Done with season 3 disc 3. This contains the two scores, "The Enterprise Incident" and "Plato's Stepchildren," that I'd convinced myself were ghostwritten for Alexander Courage by my father's former teacher (and Courage's former classmate) Scott Huston. (See earlier in the thread for that discussion. With help from other posters, I now think Huston probably just helped out with some uncredited orchestrations, a common practice, and it got misremembered or misinterpreted somewhere along the line. Someday I should track down that Cincinnati Enquirer article from the early '80s where Huston talked about it.) One reason I find it credible that they were ghosted is because the style seemed different to me -- I never really pinned down how, but I guess I felt they were more melodic and lyrical, less avant-garde, less exotic in orchestration.
Anyway, listening now, although they do have those characteristics, I can hear more details that make it obvious they are Courage's own work. The "Enterprise Incident" score in particular is very much of a piece with his pilot and first-season work. There are moments where the treatment of the Romulan Commander's love theme strongly evokes Vina's theme from "The Cage," and the edgy, off-balance music in the first half of the episode often shares similarities in orchestration and approach to the "Man Trap" and "Naked Time" scores. "Plato's" sounds more distinct from those first-season scores to me, but its similarities to the "Incident" score are strong (I note that they both were orchestrated for essentially the same ensemble, save for "Plato's" having one more woodwind performer -- though the specific musicians weren't all the same people in both cases).
There are moments in both of these scores I quite like, but I'd say "Plato's Stepchildren" is my favorite of the two.
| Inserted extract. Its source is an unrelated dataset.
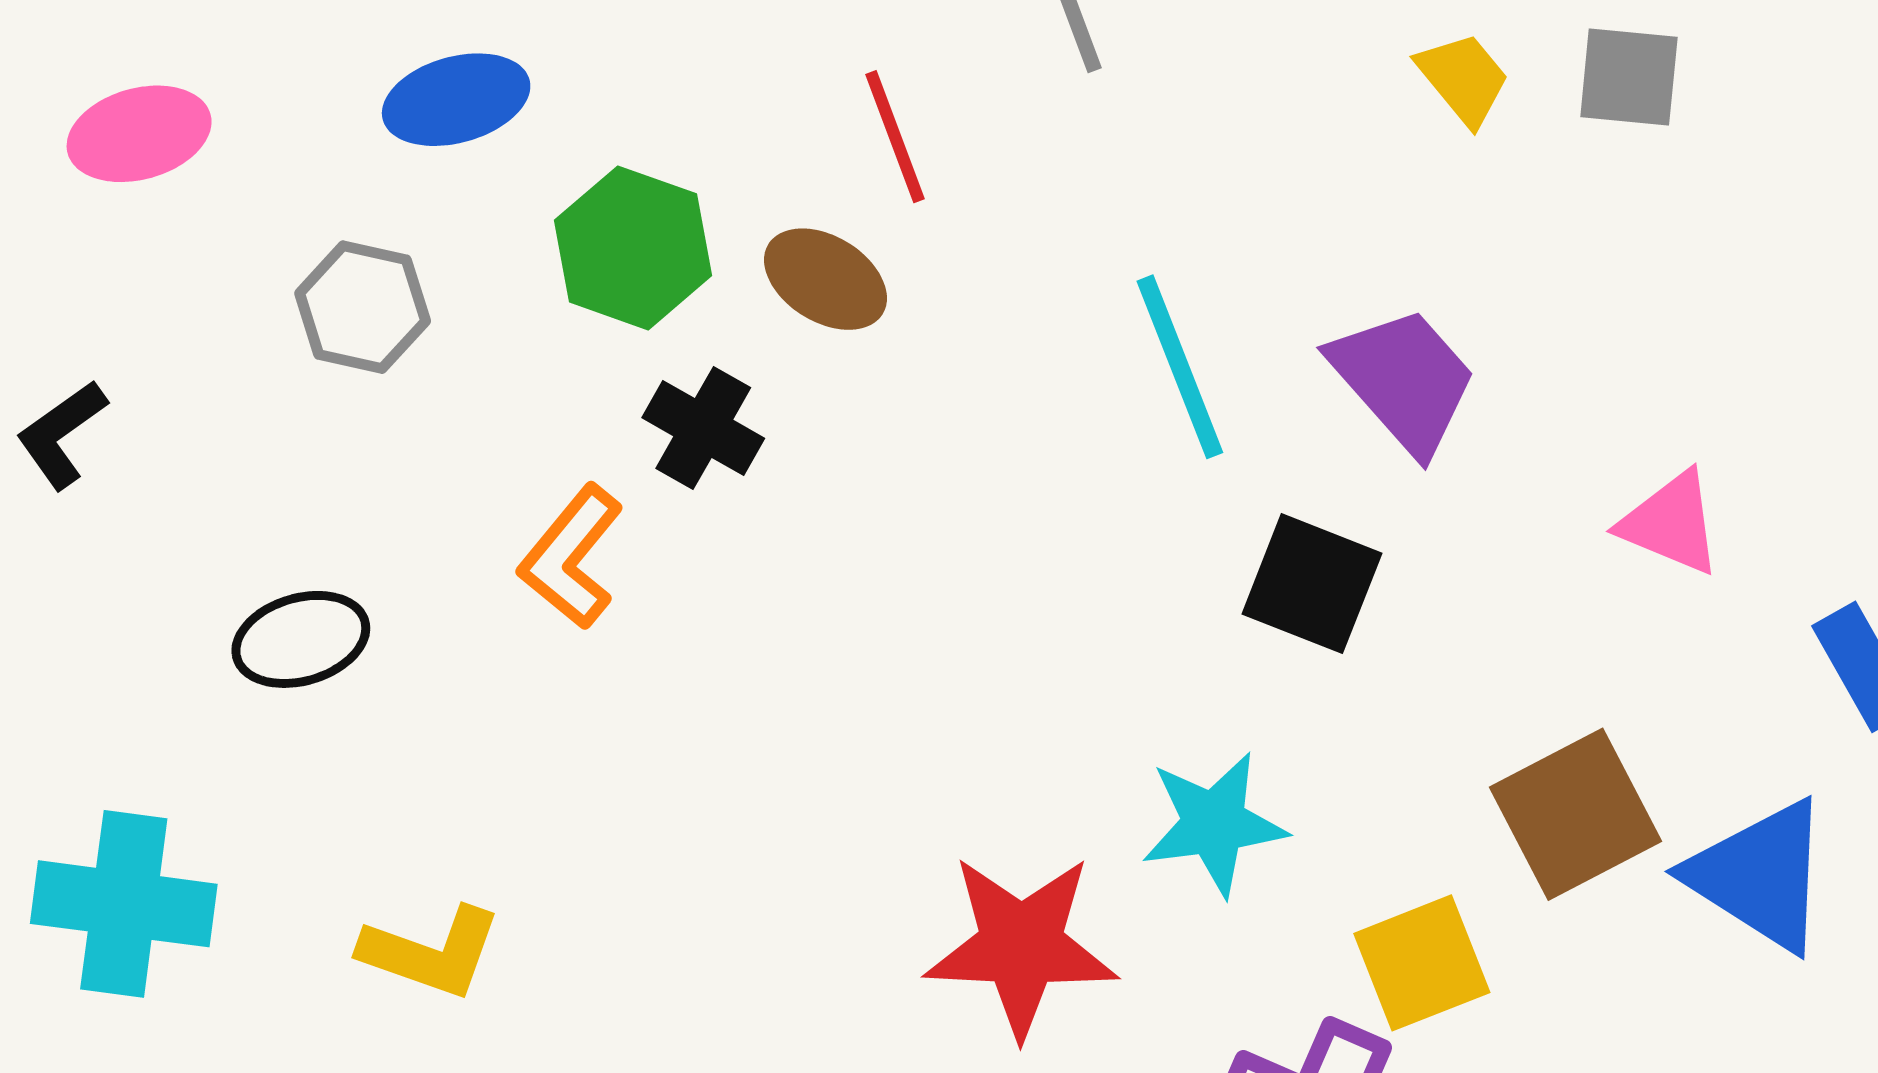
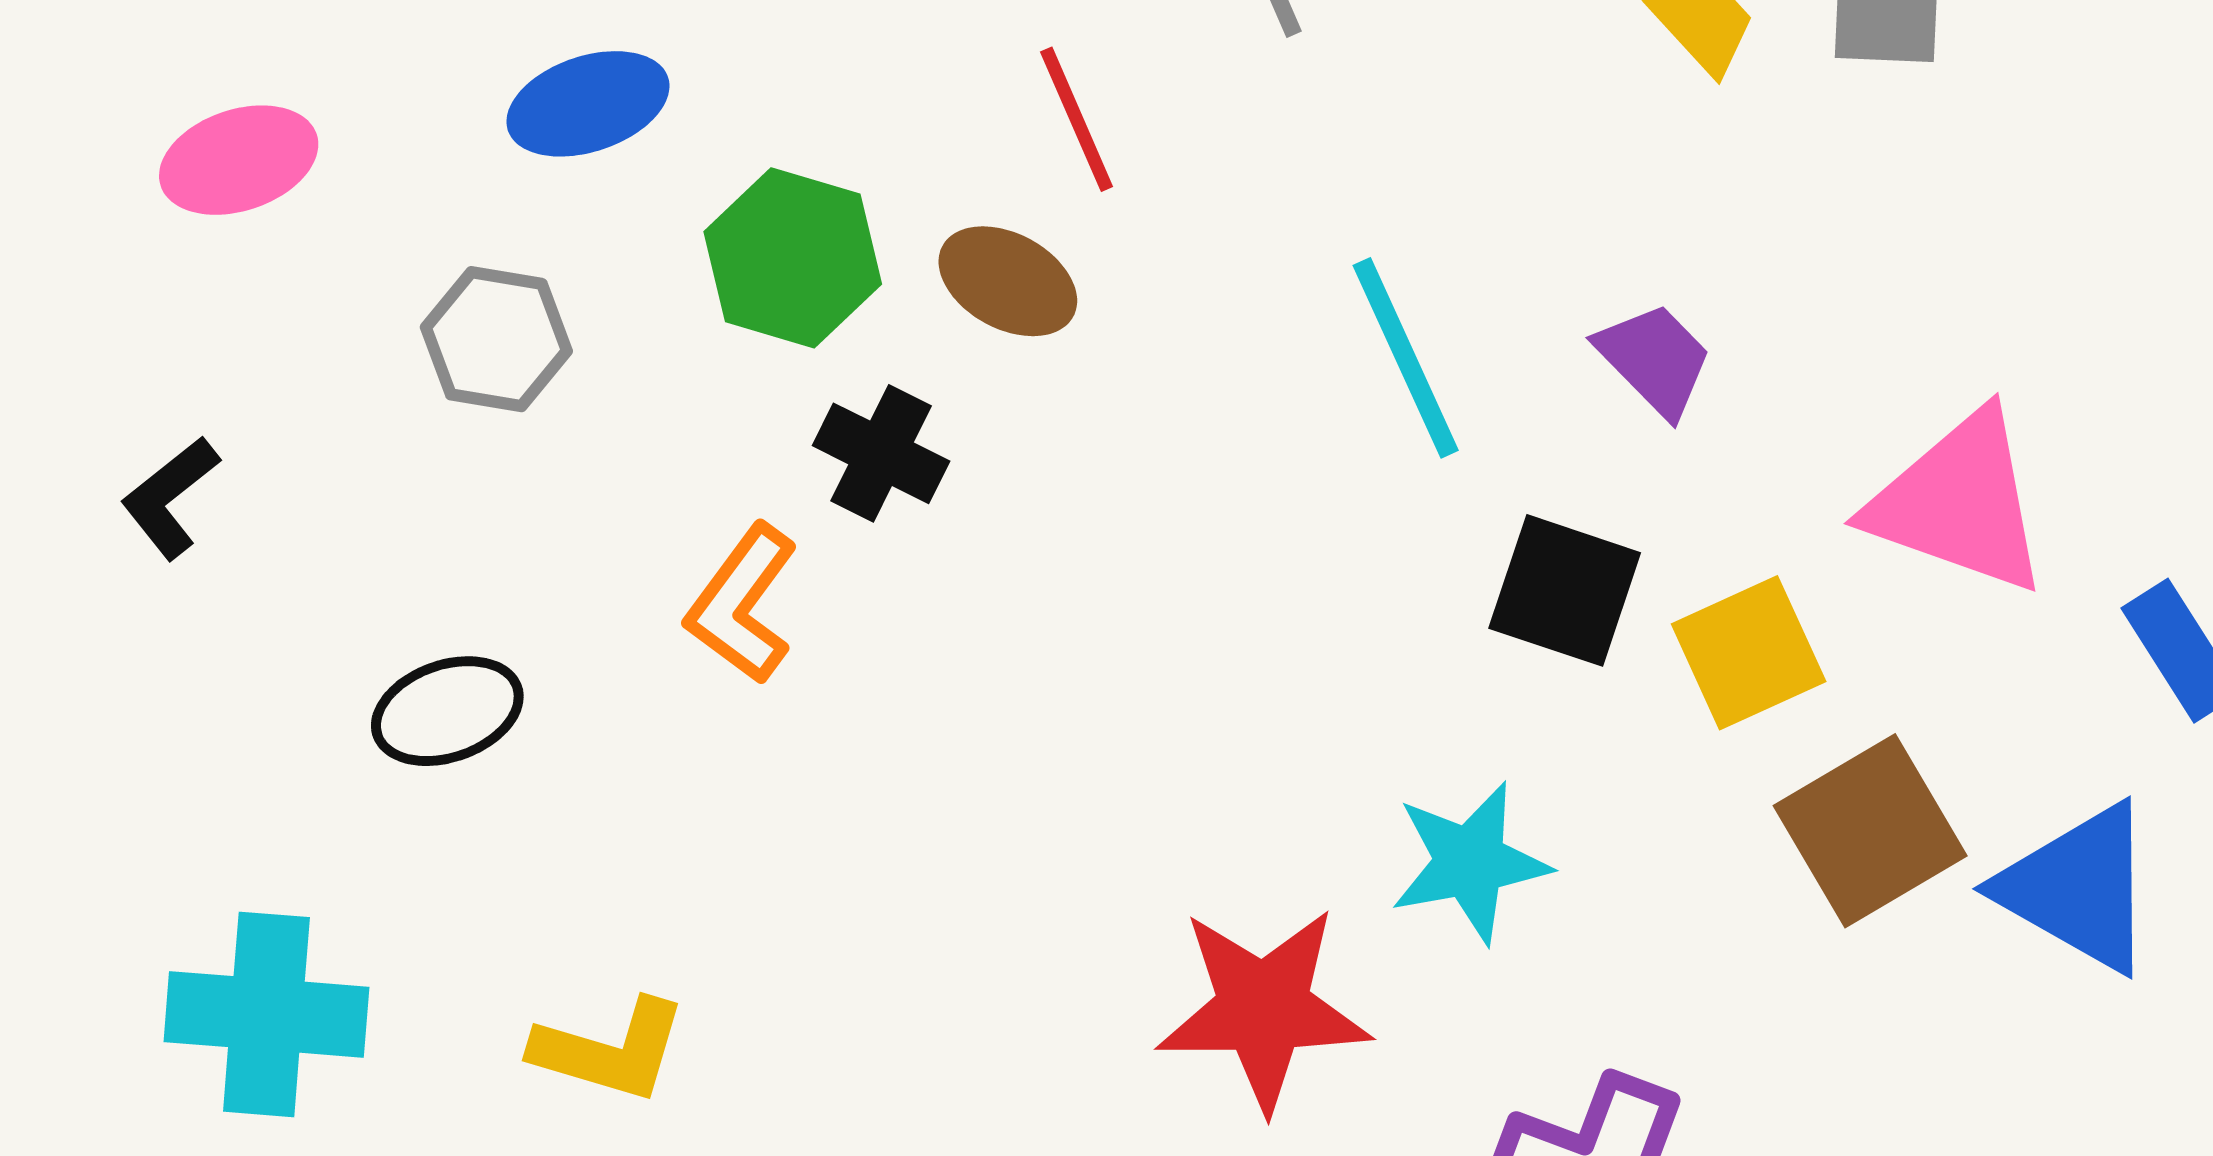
purple trapezoid: (1404, 380) -> (1655, 359), size x0.7
pink triangle: (1671, 523) -> (1959, 502), size x1.6
yellow square: (1422, 963) -> (1749, 653), moved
The powerful treatment of "Captain's Theme" at the end of "Dancing Spock" is one of my favorite moments, but the final cue of the episode, "The Little Visitor," is one of the finest closing fanfares in the entire series.
Nice to hear the Orion dance from "Whom Gods Destroy" again, because it filled my mind with pleasant memories of Yvonne Craig. I wish she'd been the one in the accompanying picture instead of Steve Ihnat.
And oh, man, those "Way to Eden" songs. Those... are... just... so... very... sixties. But in their own way, they work. I feel the episode itself was a hamfisted and rather clueless treatment of the counterculture movement (it was never really clear what they were protesting or whether they had legitimate criticisms of the 23rd-century world, and they were all just dupes for a terrorist and their Edenic goal turned out to be a fool's dream), but the songs come closer to capturing the feel of '60s protest songs and counterculture ideals, or at least it seems so to me. And "Hey, Out There" has kind of a nice message that isn't too bizarrely conveyed.
Although I still don't think "Eat all the fruit and throw away the rind" is a line that works particularly well. Feels like Napier and his collaborators were kind of flailing around for a rhyme there.
Oh, speaking of songs, "Maiden Wine" is one hell of a cynical one, isn't it? "Watch out, girls, 'cause all men are sexual predators who'll take advantage of you." Also, I'm disappointed we didn't get Alexander's "Brek-kek-kek-kek, ko-ax" at the end of "The Frog." I mean, that's what it's named for -- that was what the chorus of Frogs sung in Aristophanes's comedy The Frogs. So presumably that was supposed to be part of the song.